Source records>
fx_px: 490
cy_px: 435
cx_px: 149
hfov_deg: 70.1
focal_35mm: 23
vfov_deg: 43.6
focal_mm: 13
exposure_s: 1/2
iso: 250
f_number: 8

--

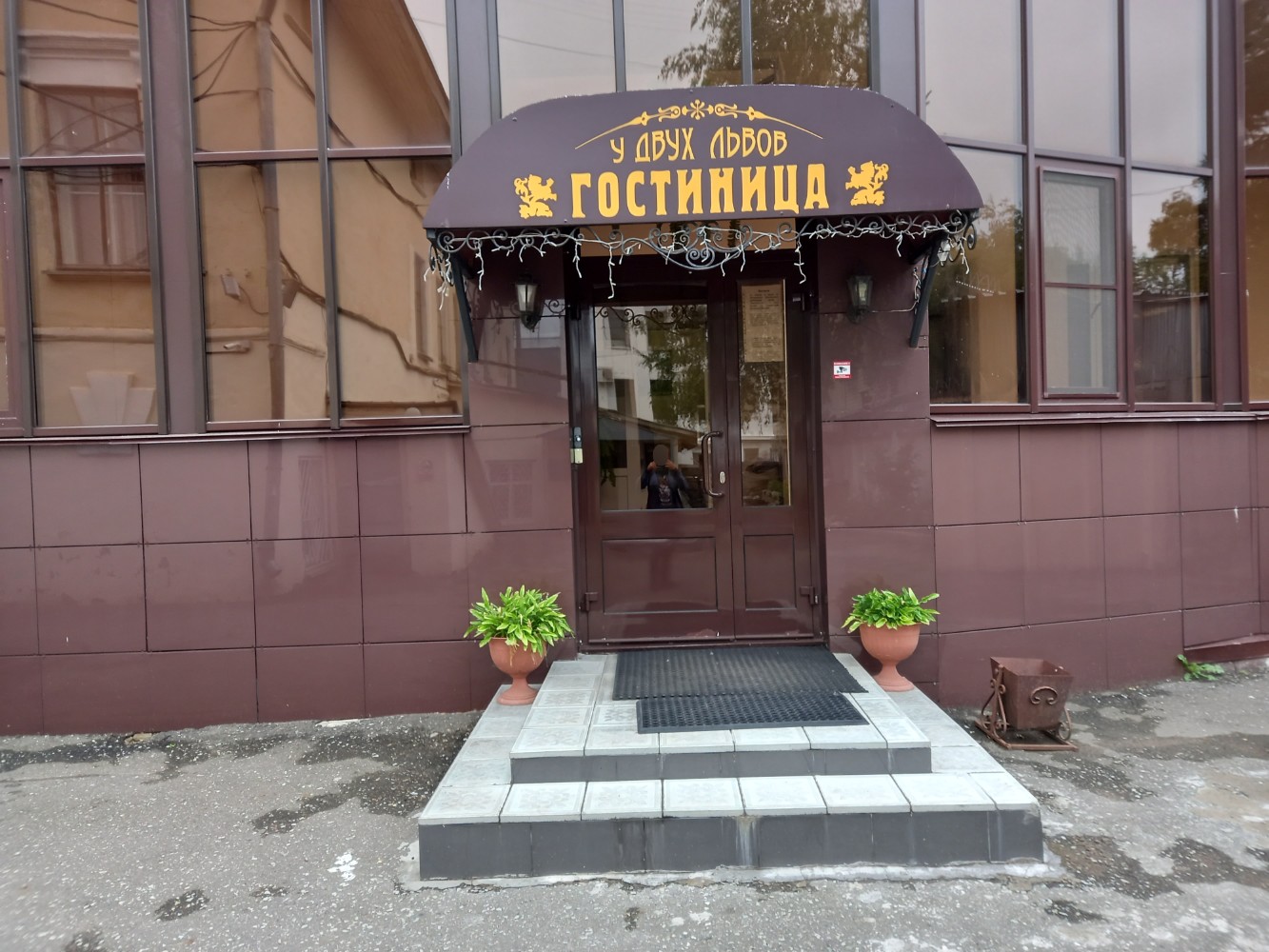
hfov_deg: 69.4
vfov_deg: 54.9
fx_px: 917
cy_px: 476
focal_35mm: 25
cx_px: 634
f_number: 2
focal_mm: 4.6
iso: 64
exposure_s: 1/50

...

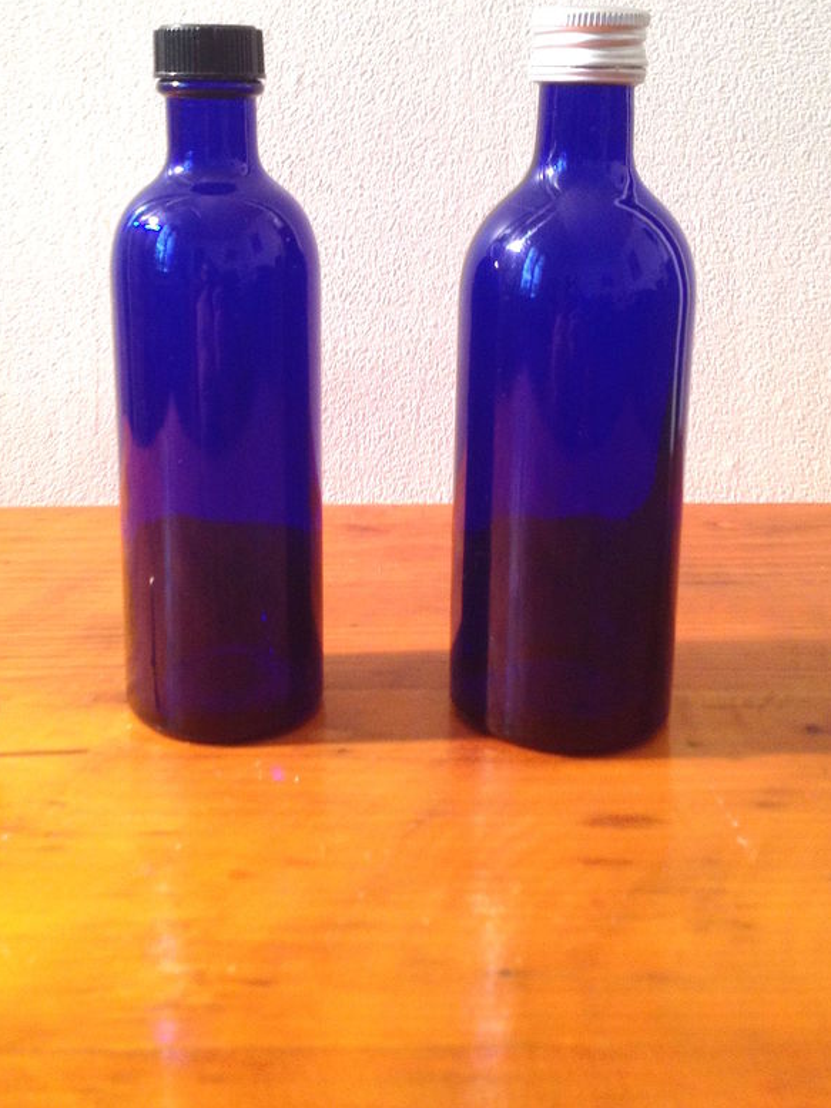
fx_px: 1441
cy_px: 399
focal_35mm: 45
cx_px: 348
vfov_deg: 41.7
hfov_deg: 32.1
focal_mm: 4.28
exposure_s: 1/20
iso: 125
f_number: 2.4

What is expected>
Please, from the entries above, set down exactly the lines from the one containing "fx_px: 1441" through the one containing "f_number: 2.4", and only those.

Worked solution>
fx_px: 1441
cy_px: 399
focal_35mm: 45
cx_px: 348
vfov_deg: 41.7
hfov_deg: 32.1
focal_mm: 4.28
exposure_s: 1/20
iso: 125
f_number: 2.4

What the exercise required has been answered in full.